Some parents make the mistake of inadvertently rewarding the child for doing the homework early on, say by spending lots of time with them in the early grades, but then stopping in the belief that the behaviour has stuck. Unfortunately once the rewards stop then, over time, the instinct to do the homework is eroded unless it clicks with the child that the homework itself provides rewards. For a lifelong effect, transition the parental-provided rewards that were used early on to the intrinsic rewards generated by the behaviour itself. Point out the connection between good grades and the homework. Remind them how much easier they had it in class and how much more impressive they were when they knew the material versus when they didn't, and reward the good second-level outcomes like grades or science-fair wins or similar.
Using obviously artificial rewards like tying allowance to the completion of chores is a bit troublesome for the same reason. The money is the desired outcome for the child. As long as money is good then the motivation to do chores exists, but when money doesn’t become important any more -- like when they figure out that outside jobs pay more than allowance -- chores will not be done. Instead, tie the completion of chores to a sense of pride or family duty. Do this through your words and actions, or taking the child out occasionally to buy a special “I appreciate your awesome helpfulness around the house” present.
Withholding Is Punishment, Not Reward
Sometimes parents think they are rewarding their child by withhold things like time, activities, food, even love, until and unless children behave correctly. This is not a reward, this is a punishment and likely a bad punishment strategy at that. You wouldn't think it is good to keep a child into a dark box, then let them out to see the sun only when they behave a certain way, to lock them back a short time later. Make the base situation something that is reasonable.
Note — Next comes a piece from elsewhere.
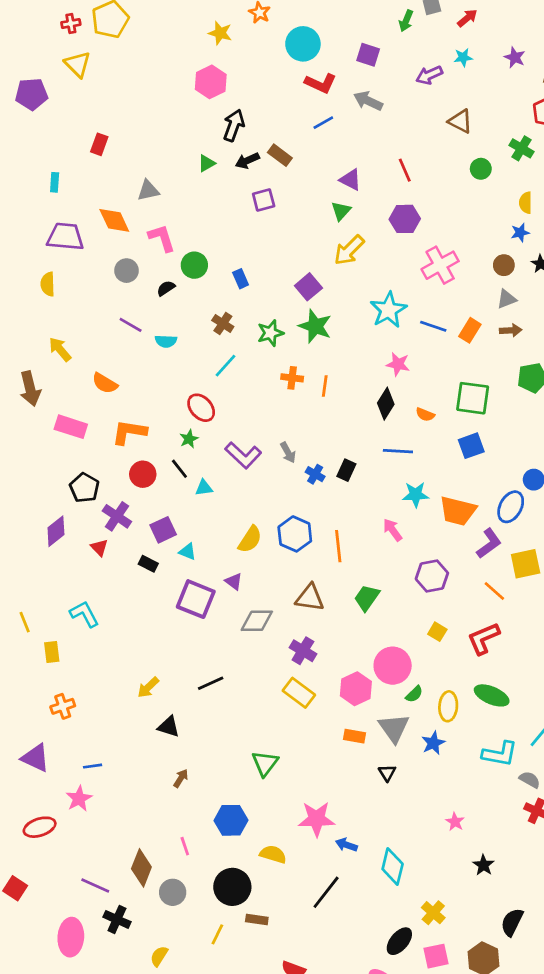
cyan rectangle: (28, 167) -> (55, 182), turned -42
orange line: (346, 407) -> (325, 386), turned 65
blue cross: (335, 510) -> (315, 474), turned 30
Children are fed, clothed, loved, have mental and physical stimulation, feel smart and valuable, have freedom, etc. Rewards are extra on top of these.
To Close -- Start Right Away
Please remember, using rewards and punishments doesn't create a deep-thinking philosopher, it creates under-lying and subconscious change. In a laboratory setting with a totally controlled environment you could "program" your kids into almost whatever you wanted. They could become deathly afraid of butterflies or become compulsive dictionary readers using these techniques. In the real world, opportunities are much more limited especially as the children grow up. You will lose almost all punishment power and a good piece of your reward power by the time kids go to school because you simply can no longer control their environment. Children also start to find their own ways to get rewards the older they get. Therefore, if you really want them to develop some deeply ingrained behaviours then you must get it done as young as possible -- or homeschool them.
This is a level 1 technique that works on anyone, but is especially good for the very young right from pre-speaking babies. It's also used on adults regularly. In fact, there is a high priced consulting group that has branded a version of it called "ABC Training" for use by managers to improve the behaviour of their workers. It works and I don't consider it unethical at all because this is exactly how we all develop our personalities and preferences. We do what we do because it brings us to better places. In short, we all chase rewards.